In Bluefields, one of the main Nicaraguan coastal towns expected to be buffeted by the storm, fishermen were busy safeguarding their boats and people rushed to buy groceries and withdraw money from ATMs."Julia has become a hurricane with 120 kilometer-per-hour maximum sustained winds as it passes near San Andres and Providencia Islands," which belong to Colombia, the US National Hurricane Center said.
An official from Colombia's environment ministry told AFP the hurricane had touched down on the Caribbean islands along with a third, Santa Catalina, at about 6pm (2300 GMT), causing rain and lightning in the country's north.

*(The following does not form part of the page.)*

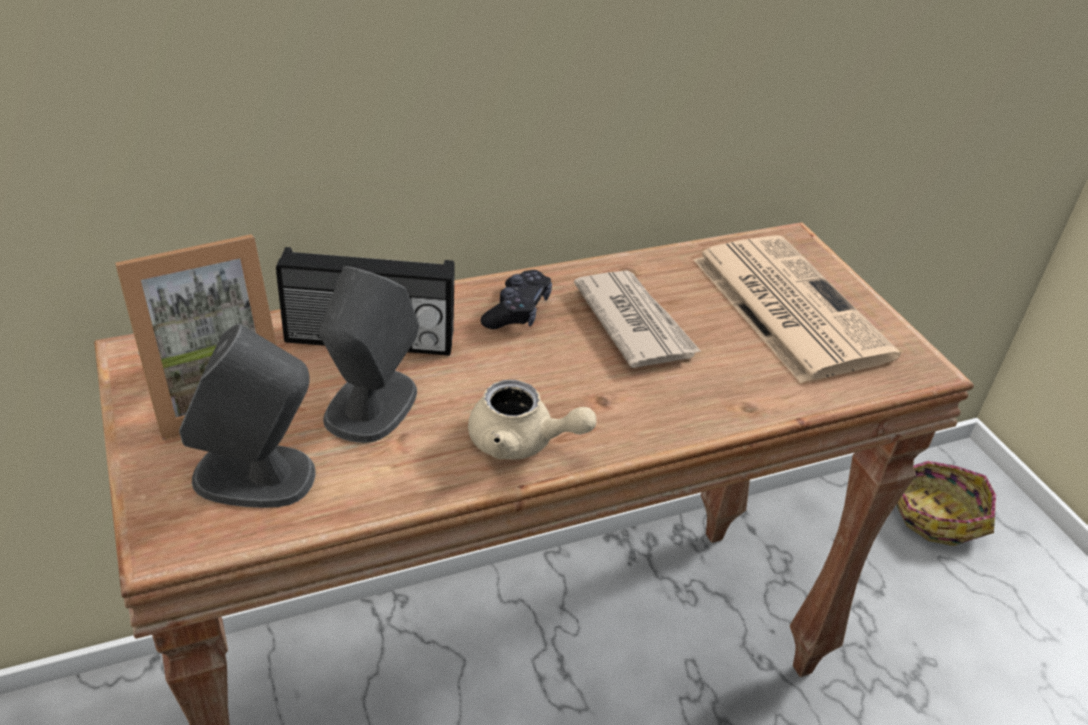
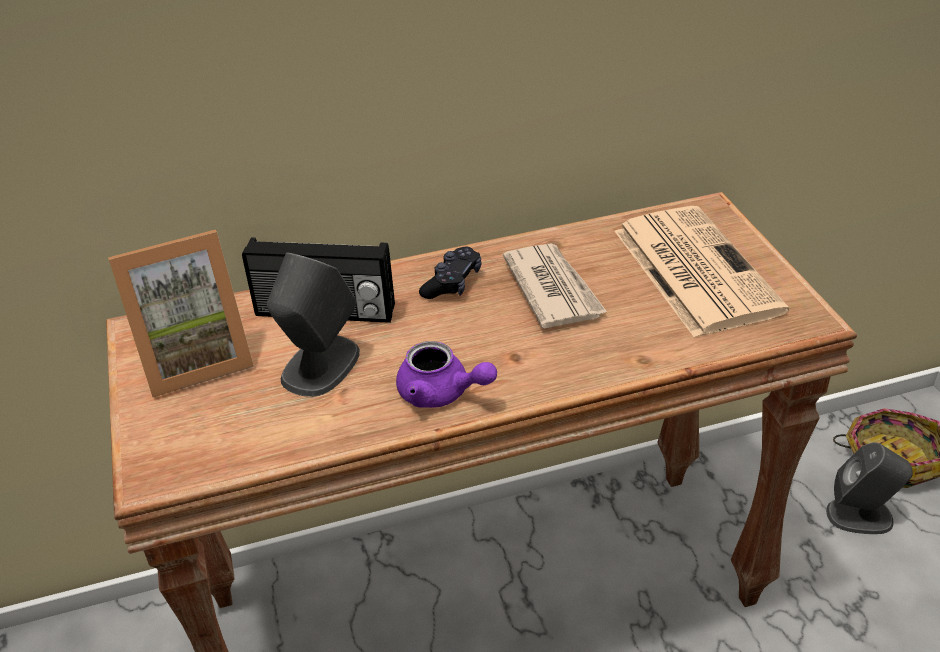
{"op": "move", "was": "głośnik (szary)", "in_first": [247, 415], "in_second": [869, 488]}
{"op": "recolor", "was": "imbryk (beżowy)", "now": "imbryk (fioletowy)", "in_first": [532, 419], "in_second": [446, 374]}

While authorities have so far reported no significant damage or casualties in the islands, home to about 48,000 people, President Gustavo Petro put the area on "maximum alert" and ordered hotels to open space for use as shelters.
Julia is classified as a Category One storm, on the low side of the five-tier Saffir-Simpson hurricane wind scale.
It is expected to make landfall in Nicaragua overnight, then move across the country on Sunday before traveling near or along the Pacific coasts of Honduras, El Salvador and Guatemala through Monday, the NHC said.
If Julia stays on its current course, it will make landfall as a Category One hurricane between the coastal communities of Orinoco and Laguna de Perlas, north of Bluefields, said Nicaraguan Vice President Rosario Murillo, citing official reports.
Nicaragua has evacuated some 6,000 people in the Laguna de Perlas area, in the Miskito keys located off the coast, and in other zones.
"We have to prepare with food, plastic, a little bit of everything, because we don't know what's going to happen," Javier Duarte, a cabinetmaker in Bluefields, told AFP.
The municipality of some 60,000 inhabitants has many flimsy structures.
The NHC said that "life-threatening flash floods and mudslides" were possible due to heavy rain "over Central America and Southern Mexico through early next week."
The storm's center was about 20 miles southwest of Colombia's San Andres Island and about 125 miles northeast of Bluefields as of 0000 GMT Sunday, the NHC said.
Julia is set to strike Central America less than two weeks after deadly Hurricane Ian crashed into the southwest of the US state of Florida, in one of the deadliest US hurricanes on record.
The Category 4 storm flattened whole neighborhoods on the Sunshine State's west coast. More than 100 people were killed according to US media.